Forget everything you ever learned about road construction. A company called Solar Roadways Inc. is working to develop solar-powered roads. You heard that right.
The vision of Solar Roadways – the brainchild of Julie and Scott Brusa – is to overlay roads, parking lots and driveways with panels made from recycled materials and incorporating photovoltaic cells that generate renewable energy that may be used by homes and businesses, and with any excess energy perhaps stored in or alongside the road.
Julie is a counselor and Scott is an electrical engineer (MSEE) with more than 20 years of industry experience.
Solar Roadways describes its existing prototype panel as consisting of three layers.
- Road surface layer – translucent and high-strength, it is rough enough to provide sufficient traction, yet still passes sunlight through to the solar collector cells embedded within, along with LEDs and a heating element. This layer needs to be capable of handling today's heaviest loads under the worst of conditions and to be weatherproof, to protect the electronics layer beneath it. The surface layer will also be responsible for redirecting sunlight to hit the solar panels at the optimal angle.

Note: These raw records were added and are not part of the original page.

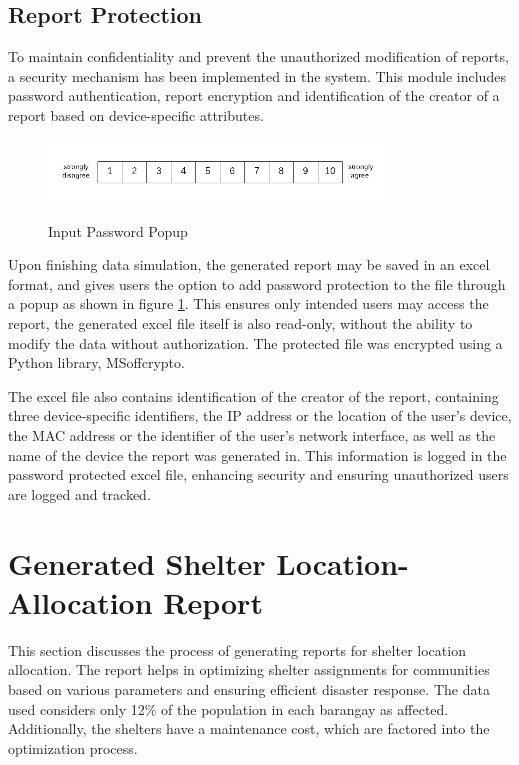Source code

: \subsection{Report Protection}
	To maintain confidentiality and prevent the unauthorized modification of reports, a security mechanism has been implemented in the system. This module includes password authentication, report encryption and identification of the creator of a report based on device-specific attributes.
	
	\begin{figure}[h!]
		\caption{Input Password Popup}
		\centering
		\includegraphics[width=3.5in]{Nrs-10}
		\label{passPop}
	\end{figure}
	Upon finishing data simulation, the generated report may be saved in an excel format, and gives users the option to add password protection to the file through a popup as shown in figure \ref{passPop}. This ensures only intended users may access the report, the generated excel file itself is also read-only, without the ability to modify the data without authorization. The protected file was encrypted using a Python library, MSoffcrypto.
	
	The excel file also contains identification of the creator of the report, containing three device-specific identifiers, the IP address or the location of the user’s device, the MAC address or the identifier of the user’s network interface, as well as the name of the device the report was generated in. This information is logged in the password protected excel file, enhancing security and ensuring unauthorized users are logged and tracked. 
	
\section{Generated Shelter Location-Allocation Report}
	This section discusses the process of generating reports for shelter location allocation. The report helps in optimizing shelter assignments for communities based on various parameters and ensuring efficient disaster response. The data used considers only 12\% of the population in each barangay as affected. Additionally, the shelters have a maintenance cost, which are factored into the optimization process.
	
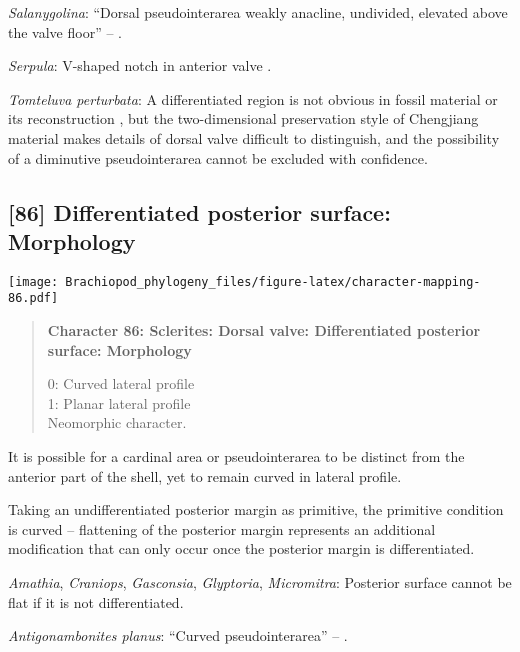 \documentclass[openany]{book}
\theoremstyle{definition}
\theoremstyle{definition}
\theoremstyle{definition}
\theoremstyle{remark}
\begin{document}
\hypertarget{Salanygolina-coding-85}{}
\emph{Salanygolina}: ``Dorsal pseudointerarea weakly anacline,
undivided, elevated above the valve floor'' --
\citet{Popov2009Earlyontogeny}.

\hypertarget{Serpula-coding-85}{}
\emph{Serpula}: V-shaped notch in anterior valve \citep{Schwabe2010}.

\hypertarget{Tomteluva_perturbata-coding-85}{}
\emph{Tomteluva perturbata}: A differentiated region is not obvious in
fossil material or its reconstruction \citep{Zhang2014Anearly}, but the
two-dimensional preservation style of Chengjiang material makes details
of dorsal valve difficult to distinguish, and the possibility of a
diminutive pseudointerarea cannot be excluded with confidence.

\subsection*{{[}86{]} Differentiated posterior surface:
Morphology}\label{differentiated-posterior-surface-morphology}

\texttt{[image: Brachiopod\_phylogeny\_files/figure-latex/character-mapping-86.pdf]}

\begin{quote}
\textbf{Character 86: Sclerites: Dorsal valve: Differentiated posterior
surface: Morphology}

0: Curved lateral profile\\
1: Planar lateral profile\\
Neomorphic character.
\end{quote}

It is possible for a cardinal area or pseudointerarea to be distinct
from the anterior part of the shell, yet to remain curved in lateral
profile.

Taking an undifferentiated posterior margin as primitive, the primitive
condition is curved -- flattening of the posterior margin represents an
additional modification that can only occur once the posterior margin is
differentiated.

\hypertarget{Amathia-coding-86}{}
\emph{Amathia}, \emph{Craniops}, \emph{Gasconsia}, \emph{Glyptoria},
\emph{Micromitra}: Posterior surface cannot be flat if it is not
differentiated.

\hypertarget{Antigonambonites_planus-coding-86}{}
\emph{Antigonambonites planus}: ``Curved pseudointerarea'' --
\citet{Skovsted2017Depthrelated}.
\end{document}
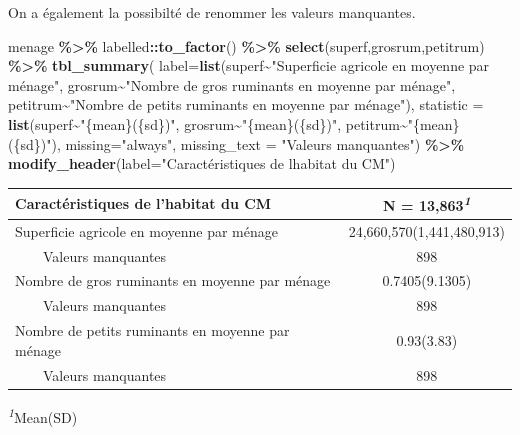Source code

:\documentclass[
]{article}
\newenvironment{Shaded}{\begin{snugshade}}{\end{snugshade}}
\newcommand{\AttributeTok}[1]{\textcolor[rgb]{0.13,0.29,0.53}{#1}}
\newcommand{\FunctionTok}[1]{\textcolor[rgb]{0.13,0.29,0.53}{\textbf{#1}}}
\newcommand{\NormalTok}[1]{#1}
\newcommand{\SpecialCharTok}[1]{\textcolor[rgb]{0.81,0.36,0.00}{\textbf{#1}}}
\newcommand{\StringTok}[1]{\textcolor[rgb]{0.31,0.60,0.02}{#1}}
\begin{document}
On a également la possibilté de renommer les valeurs manquantes.

\begin{Shaded}
\begin{Highlighting}[]
\NormalTok{menage }\SpecialCharTok{\%\textgreater{}\%}
\NormalTok{  labelled}\SpecialCharTok{::}\FunctionTok{to\_factor}\NormalTok{() }\SpecialCharTok{\%\textgreater{}\%}
  \FunctionTok{select}\NormalTok{(superf,grosrum,petitrum) }\SpecialCharTok{\%\textgreater{}\%}
  \FunctionTok{tbl\_summary}\NormalTok{(}
    \AttributeTok{label=}\FunctionTok{list}\NormalTok{(superf}\SpecialCharTok{\textasciitilde{}}\StringTok{"Superficie agricole en moyenne par ménage"}\NormalTok{,}
\NormalTok{               grosrum}\SpecialCharTok{\textasciitilde{}}\StringTok{"Nombre de gros ruminants en moyenne par ménage"}\NormalTok{,}
\NormalTok{               petitrum}\SpecialCharTok{\textasciitilde{}}\StringTok{"Nombre de petits ruminants en moyenne par ménage"}\NormalTok{),}
    \AttributeTok{statistic =} \FunctionTok{list}\NormalTok{(superf}\SpecialCharTok{\textasciitilde{}}\StringTok{"\{mean\}(\{sd\})"}\NormalTok{,}
\NormalTok{                     grosrum}\SpecialCharTok{\textasciitilde{}}\StringTok{"\{mean\}(\{sd\})"}\NormalTok{,}
\NormalTok{                     petitrum}\SpecialCharTok{\textasciitilde{}}\StringTok{"\{mean\}(\{sd\})"}\NormalTok{),}
    \AttributeTok{missing=}\StringTok{"always"}\NormalTok{,}
    \AttributeTok{missing\_text =} \StringTok{"Valeurs manquantes"}\NormalTok{) }\SpecialCharTok{\%\textgreater{}\%}
  \FunctionTok{modify\_header}\NormalTok{(}\AttributeTok{label=}\StringTok{"Caractéristiques de l\textquotesingle{}habitat du CM"}\NormalTok{)}
\end{Highlighting}
\end{Shaded}

\begin{table}[!t]
\fontsize{12.0pt}{14.4pt}\selectfont
\begin{tabular*}{\linewidth}{@{\extracolsep{\fill}}lc}
\toprule
Caractéristiques de l'habitat du CM & \textbf{N = 13,863}\textsuperscript{\textit{1}} \\ 
\midrule\addlinespace[2.5pt]
Superficie agricole en moyenne par ménage & 24,660,570(1,441,480,913) \\ 
    Valeurs manquantes & 898 \\ 
Nombre de gros ruminants en moyenne par ménage & 0.7405(9.1305) \\ 
    Valeurs manquantes & 898 \\ 
Nombre de petits ruminants en moyenne par ménage & 0.93(3.83) \\ 
    Valeurs manquantes & 898 \\ 
\bottomrule
\end{tabular*}
\begin{minipage}{\linewidth}
\textsuperscript{\textit{1}}Mean(SD)\\
\end{minipage}
\end{table}
\end{document}
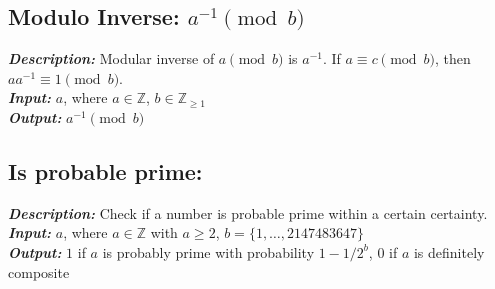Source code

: \documentclass[12pt,oneside,a4paper]{article}
\begin{document}
\subsection*{Modulo Inverse: $a^{-1} \pmod b$}
\textbf{\emph{Description:}} Modular inverse of $a \pmod b$ is $a^{-1}$. If $a \equiv c \pmod{b}$, then $aa^{-1} \equiv 1 \pmod{b}$. \\
\textbf{\emph{Input:}} $a$, where $a \in \mathbb{Z}$, $b \in \mathbb{Z}_{\geq 1}$ \\
\textbf{\emph{Output:}} $a^{-1} \pmod b$

\subsection*{Is probable prime:}
\textbf{\emph{Description:}} Check if a number is probable prime within a certain certainty. \\
\textbf{\emph{Input:}} $a$, where $a \in \mathbb{Z}$ with $a \ge 2$, $b = \{1, \dots, 2147483647\}$ \\
\textbf{\emph{Output:}} $1$ if $a$ is probably prime with probability $1-1/2^b$, $0$ if $a$ is definitely composite
\end{document}
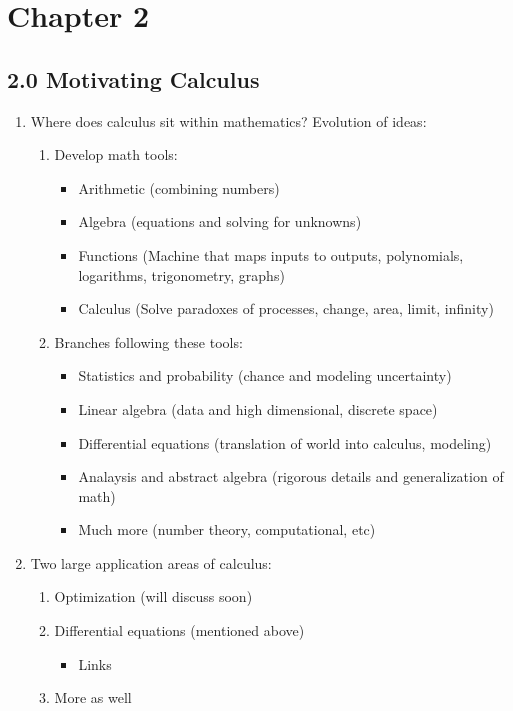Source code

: \documentclass{article}
\begin{document}
\section{Chapter 2}
\subsection{2.0 Motivating Calculus}

\begin{enumerate}
\item Where does calculus sit within mathematics? Evolution of ideas:
\begin{enumerate}
\item Develop math tools:
\begin{itemize}
\item Arithmetic (combining numbers)
\item Algebra (equations and solving for unknowns)
\item Functions (Machine that maps inputs to outputs, polynomials, logarithms, trigonometry, graphs)
\item Calculus (Solve paradoxes of processes, change, area, limit, infinity)
\end{itemize}
\item Branches following these tools:
\begin{itemize}
\item Statistics and probability (chance and modeling uncertainty)
\item Linear algebra (data and high dimensional, discrete space)
\item Differential equations (translation of world into calculus, modeling)
\item Analaysis and abstract algebra (rigorous details and generalization of math)
\item Much more (number theory, computational, etc)
\end{itemize}
\end{enumerate}

\item Two large application areas of calculus:
\begin{enumerate}
\item Optimization (will discuss soon)
\item Differential equations (mentioned above)
\begin{itemize}
\item Links
\end{itemize}
\item More as well
\end{enumerate}


\end{enumerate}
\end{document}
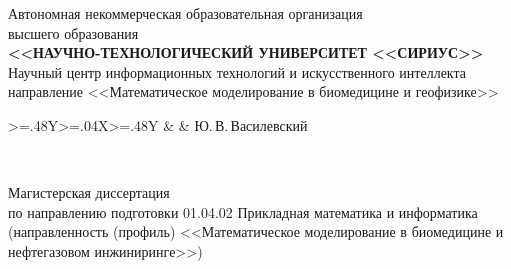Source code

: \begin{spacing}{1.0}
\fontsize{12}{14.5}\selectfont

\begin{center}
    Автономная некоммерческая образовательная организация \\ высшего образования \\
    \textbf{<<НАУЧНО-ТЕХНОЛОГИЧЕСКИЙ УНИВЕРСИТЕТ <<СИРИУС>>} \\
    \vspace{0.66\baselineskip}
    Научный центр информационных технологий и искусственного интеллекта \\
    \vspace{0.66\baselineskip}
    направление <<Математическое моделирование в биомедицине и геофизике>> \\

    \vspace{1.5\baselineskip}

    \begin{tabularx}{\textwidth}{>{\hsize=.48\hsize}Y>{\hsize=.04\hsize}X>{\hsize=.48\hsize}Y}
        & & 
            {Ю.\,В.\,Василевский}
    \end{tabularx}

    \vspace{\fill}

    {\MakeUppercase{\thetitle}} \\

    \vspace{0.5\baselineskip}

    Магистерская диссертация \\
    по направлению подготовки 01.04.02 Прикладная математика и информатика \\
    (направленность (профиль) <<Математическое моделирование в биомедицине и нефтегазовом инжиниринге>>) \\

    \vspace{\fill}


\end{center}
\end{spacing}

- Electronics layer – Contains a microprocessor board with support circuitry for sensing loads on the surface and controlling a heating element with a view to reducing or eliminating snow and ice removal as well as school and business closings due to inclement weather. The microprocessor controls lighting, communications, monitoring, etc. With a communications device every 12
- Base plate layer – While the electronics layer collects energy from the sun, it is the base plate layer that distributes that power as well as data signals (phone, TV, internet, etc.) down the line to all homes and businesses connected to the solar roadway. It needs to be weatherproof to protect the electronics layer above it.
While detractors say the concept is science fiction and not feasible, Scott Brusa maintained it is conceivable, and has posted a definitive Frequently Asked Questions section on the company’s website that addresses issues such as durability, performance and weather-related concerns.
Sen. Mike Crapo (R-Idaho) is an early supporter of the company and its possibilities, saying it will “create jobs and lessen our dependence on fossil fuels while utilizing available resources.”